Numa tentativa sincera de procurar ter uma “compreensão radical da Nova Evangelização”, como propunha o secretário da Conferência Episcopal de Inglaterra, vemos que hoje, de modo ainda mais evidente do que há dez anos atrás, há uma sensação difusa de falta de esperança. Se a exortação apostólica de João Paulo II assentava toda ela na esperança, esta, de facto, como o Beato João Paulo II dizia, precisa de ser alicerçada não num optimismo social e económico mas na fé em Jesus Cristo. “Cristo é a nossa esperança”.

A nova Evangelização precisa de ser entendida como a urgente missão de reavivar a fé para que haja esperança. É certo que mesmo sem fé, ou seja, sem referência a Deus e sem acolhimento dos Seus dons, muita gente consegue pensar que tudo vai bem, desde que tenha dinheiro e saúde para não ter de pensar muito. Mas sem esperança nenhuma pessoa consegue viver? Então, a percepção da urgência da missão hoje nasce da descoberta da falta de esperança no nosso mundo. Como dar esperança aos nossos vizinhos e amigos? Com economia? Com sonhos? Mas o que me pode garantir uma economia, mesmo que esta fosse saudável e estivesse a crescer, que não seja apenas uma parte da vida? O ser humano, se queremos ser radicais – ou seja ir à raiz do significado da existência –, não se realiza plenamente apenas por ter muitas coisas ou por não ter problemas económicos. O completo bem-estar económico até podem levar a pessoa a ficar fechada em si e a esquecer os outros e os valores mais elevados que, de qualquer forma, o coração humano está sempre à procura. A pessoa para se realizar tem de estar aberta a Deus, ao futuro, aos outros. Aquele que se fecha a Deus também pensa que lhe basta disfrutar do presente sem empenho na construção do futuro e normalmente torna-se egoísta e fica indiferente ao outro.

O Papa Francisco disse-o de modo muito claro na sua recente visita a Lampedusa, “A cultura do bem-estar, que nos leva a pensar em nós mesmos, torna-nos insensíveis aos gritos dos outros, faz-nos viver como se fôssemos bolas de sabão: estas são bonitas mas não são nada, são pura ilusão do fútil, do provisório. Esta cultura do bem-estar leva à indiferença a respeito dos outros; antes, leva à globalização da indiferença.”

Na encíclica Lumen Fidei o Papa recorda, “fé, esperança e caridade constituem, numa interligação admirável, o dinamismo da vida cristã rumo à plena comunhão com Deus.” É preciso, portanto, que os cristãos, as comunidades e a Igreja toda sejam neste mundo sinal do outro mundo.
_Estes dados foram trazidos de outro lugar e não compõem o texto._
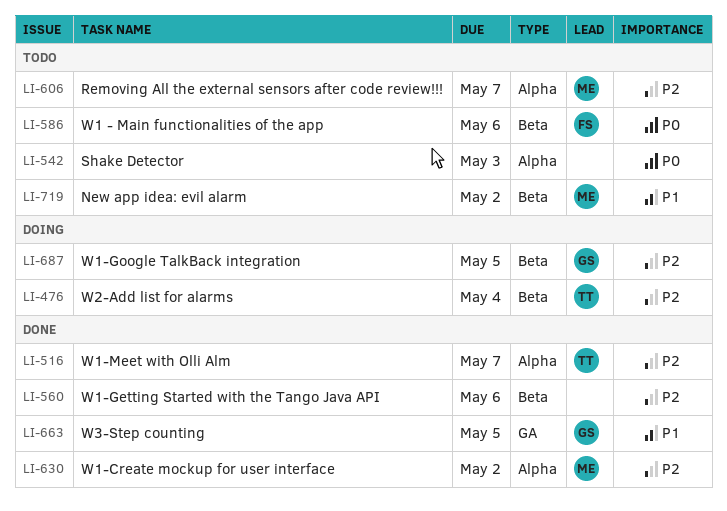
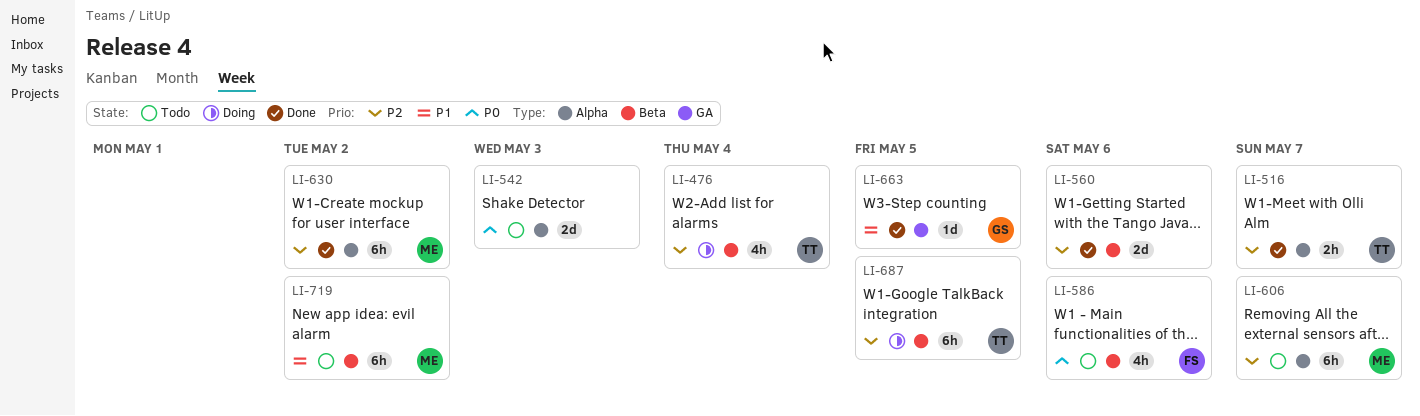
LI-687, owner: GS -> TT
A nova evangelização passa, por isso, por vivermos a fé numa relação pessoal com Jesus Cristo, para que a Sua graça nos transforme e possamos ser membros activos da comunidade cristã. A Igreja torna-se, assim, um farol para que todos os que têm a fé adormecida se sintam chamados a aportar e a redescobrir a exaltante vida da fé que enche de esperança e que reforça os laços sociais na verdade e na caridade. Esta pode ser a compreensão radical da nova Evangelização. Esta será a única possibilidade da Europa se tornar um continente de esperança.